Our kitchens don’t feature enough sincerity, humility, and kindness.
Countless incredible people have been lost to addiction, suicide and poverty due to how unforgiving a place like a commercial kitchen can be. The hours are hard, the margin for error is slim, and the pressure stacks up. Working in a setting that’s stuck in toxic mode isn’t worth it. It’s always up to culinary leaders to choose kindness, humility, and sincerity in the operation and team—Your people are your most valuable ingredient to success.
Take every chance you have to increase efficiency.
We’re squeezed from all sides to make food financially sustainable, and it seems to just be getting worse. Costs are rising, increasing competition in sparking a margin race to the bottom in some verticals, and workers are leaving hospitality in droves for safer pastures. We’re in a crisis era that the status quo won’t save us from. The only way out of it is to continue to rediscover and reimagine how we plan, prep, serve and think about our food.

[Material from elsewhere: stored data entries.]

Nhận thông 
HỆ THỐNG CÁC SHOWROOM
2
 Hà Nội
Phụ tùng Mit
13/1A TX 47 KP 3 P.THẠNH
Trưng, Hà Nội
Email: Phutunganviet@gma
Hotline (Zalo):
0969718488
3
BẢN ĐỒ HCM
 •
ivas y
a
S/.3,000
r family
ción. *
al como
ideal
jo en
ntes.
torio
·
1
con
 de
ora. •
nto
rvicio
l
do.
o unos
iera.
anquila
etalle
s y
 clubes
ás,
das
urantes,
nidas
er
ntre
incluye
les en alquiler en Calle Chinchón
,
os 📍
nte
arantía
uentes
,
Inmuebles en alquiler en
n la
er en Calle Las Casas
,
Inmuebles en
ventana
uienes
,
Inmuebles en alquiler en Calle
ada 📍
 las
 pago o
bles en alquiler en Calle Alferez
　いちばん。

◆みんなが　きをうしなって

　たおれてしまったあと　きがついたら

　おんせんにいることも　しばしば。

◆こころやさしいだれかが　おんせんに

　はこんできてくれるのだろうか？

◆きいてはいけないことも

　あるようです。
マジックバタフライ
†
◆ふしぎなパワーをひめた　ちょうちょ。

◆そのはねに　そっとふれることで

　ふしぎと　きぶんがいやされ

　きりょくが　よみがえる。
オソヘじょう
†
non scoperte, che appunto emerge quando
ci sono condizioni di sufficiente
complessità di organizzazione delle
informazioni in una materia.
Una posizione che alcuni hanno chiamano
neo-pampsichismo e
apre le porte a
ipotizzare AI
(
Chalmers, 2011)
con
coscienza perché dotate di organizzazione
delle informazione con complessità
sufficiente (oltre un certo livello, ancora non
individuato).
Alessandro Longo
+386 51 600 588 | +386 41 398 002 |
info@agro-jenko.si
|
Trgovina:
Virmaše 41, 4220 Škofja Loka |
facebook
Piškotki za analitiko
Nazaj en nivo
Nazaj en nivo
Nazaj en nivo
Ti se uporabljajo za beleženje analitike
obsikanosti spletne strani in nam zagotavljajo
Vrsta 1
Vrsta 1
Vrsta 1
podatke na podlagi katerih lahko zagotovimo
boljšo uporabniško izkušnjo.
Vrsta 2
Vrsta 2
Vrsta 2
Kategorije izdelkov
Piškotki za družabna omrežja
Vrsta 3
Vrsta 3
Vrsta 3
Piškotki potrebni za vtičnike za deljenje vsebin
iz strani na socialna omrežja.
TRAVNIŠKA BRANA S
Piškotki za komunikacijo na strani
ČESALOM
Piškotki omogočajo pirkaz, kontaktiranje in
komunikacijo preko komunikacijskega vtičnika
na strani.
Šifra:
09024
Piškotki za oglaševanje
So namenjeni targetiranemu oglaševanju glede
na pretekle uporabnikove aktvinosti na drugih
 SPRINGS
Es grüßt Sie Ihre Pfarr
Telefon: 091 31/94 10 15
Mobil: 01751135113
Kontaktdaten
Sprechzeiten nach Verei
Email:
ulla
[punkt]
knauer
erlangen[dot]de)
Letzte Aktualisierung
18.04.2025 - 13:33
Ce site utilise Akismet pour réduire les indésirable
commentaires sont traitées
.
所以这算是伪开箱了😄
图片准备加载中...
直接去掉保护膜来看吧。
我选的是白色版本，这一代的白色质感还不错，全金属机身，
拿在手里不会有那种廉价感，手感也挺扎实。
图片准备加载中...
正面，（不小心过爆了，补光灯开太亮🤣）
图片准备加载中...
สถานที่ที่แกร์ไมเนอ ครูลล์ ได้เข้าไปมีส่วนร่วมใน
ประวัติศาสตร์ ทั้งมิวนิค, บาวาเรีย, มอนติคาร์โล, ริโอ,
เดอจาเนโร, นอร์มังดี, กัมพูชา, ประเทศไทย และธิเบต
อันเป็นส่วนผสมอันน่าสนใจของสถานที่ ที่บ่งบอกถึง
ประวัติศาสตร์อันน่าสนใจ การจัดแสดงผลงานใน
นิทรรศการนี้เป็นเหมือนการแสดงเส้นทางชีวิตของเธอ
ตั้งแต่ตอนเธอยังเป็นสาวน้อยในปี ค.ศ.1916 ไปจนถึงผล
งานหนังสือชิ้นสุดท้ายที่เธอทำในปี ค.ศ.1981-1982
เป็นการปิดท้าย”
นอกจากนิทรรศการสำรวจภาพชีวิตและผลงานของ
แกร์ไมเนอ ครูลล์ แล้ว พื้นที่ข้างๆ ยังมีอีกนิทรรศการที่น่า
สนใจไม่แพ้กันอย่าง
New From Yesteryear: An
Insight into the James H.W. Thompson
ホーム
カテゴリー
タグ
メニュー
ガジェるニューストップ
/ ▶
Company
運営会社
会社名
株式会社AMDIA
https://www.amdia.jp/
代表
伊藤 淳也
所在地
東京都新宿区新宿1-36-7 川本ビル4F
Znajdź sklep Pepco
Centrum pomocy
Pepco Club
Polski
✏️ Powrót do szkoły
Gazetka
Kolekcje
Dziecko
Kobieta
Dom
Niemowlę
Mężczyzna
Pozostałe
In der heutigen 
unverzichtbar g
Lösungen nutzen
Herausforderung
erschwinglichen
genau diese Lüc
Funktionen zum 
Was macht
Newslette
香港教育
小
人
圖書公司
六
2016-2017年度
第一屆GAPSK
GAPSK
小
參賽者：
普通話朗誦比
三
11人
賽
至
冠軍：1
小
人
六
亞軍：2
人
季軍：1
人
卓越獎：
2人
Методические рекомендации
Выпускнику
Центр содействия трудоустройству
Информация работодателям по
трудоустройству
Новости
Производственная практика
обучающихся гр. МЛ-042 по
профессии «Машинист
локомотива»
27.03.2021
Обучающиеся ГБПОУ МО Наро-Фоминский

Galley: My Next Medium for Innovation and Progress
I continued to watch Galley grow, keeping in close contact with the team, advising and helping along the way. I always knew I wanted to be on board. Finally, in 2021, I joined customer success at Galley Solutions, the culinary operating system concept that I dreamed up with Benji back in the Sprig days.
Rather than directing culinary operations, I now get to help dozens of culinary teams around the world digitize and centralize their food data. We get a deep-dive look into this, and I love being able to have a meaningful impact on all of our customers. It’s cathartic in a way, solving challenges for folks that I’ve faced my entire career.
There are many young Nates out there who know they have to lead their departments and teams in a new direction characterized by operational clarity and efficiency—giving them the frameworks and tools to do that is deeply rewarding.
That’s what Galley represents, a new medium to try new things, break norms and barriers, and help drive as many people as possible toward a better culinary world. It’s about profitability, but beyond that, it’s caring for our planet, stewarding our resources, and making the world a better place for the people who live on it.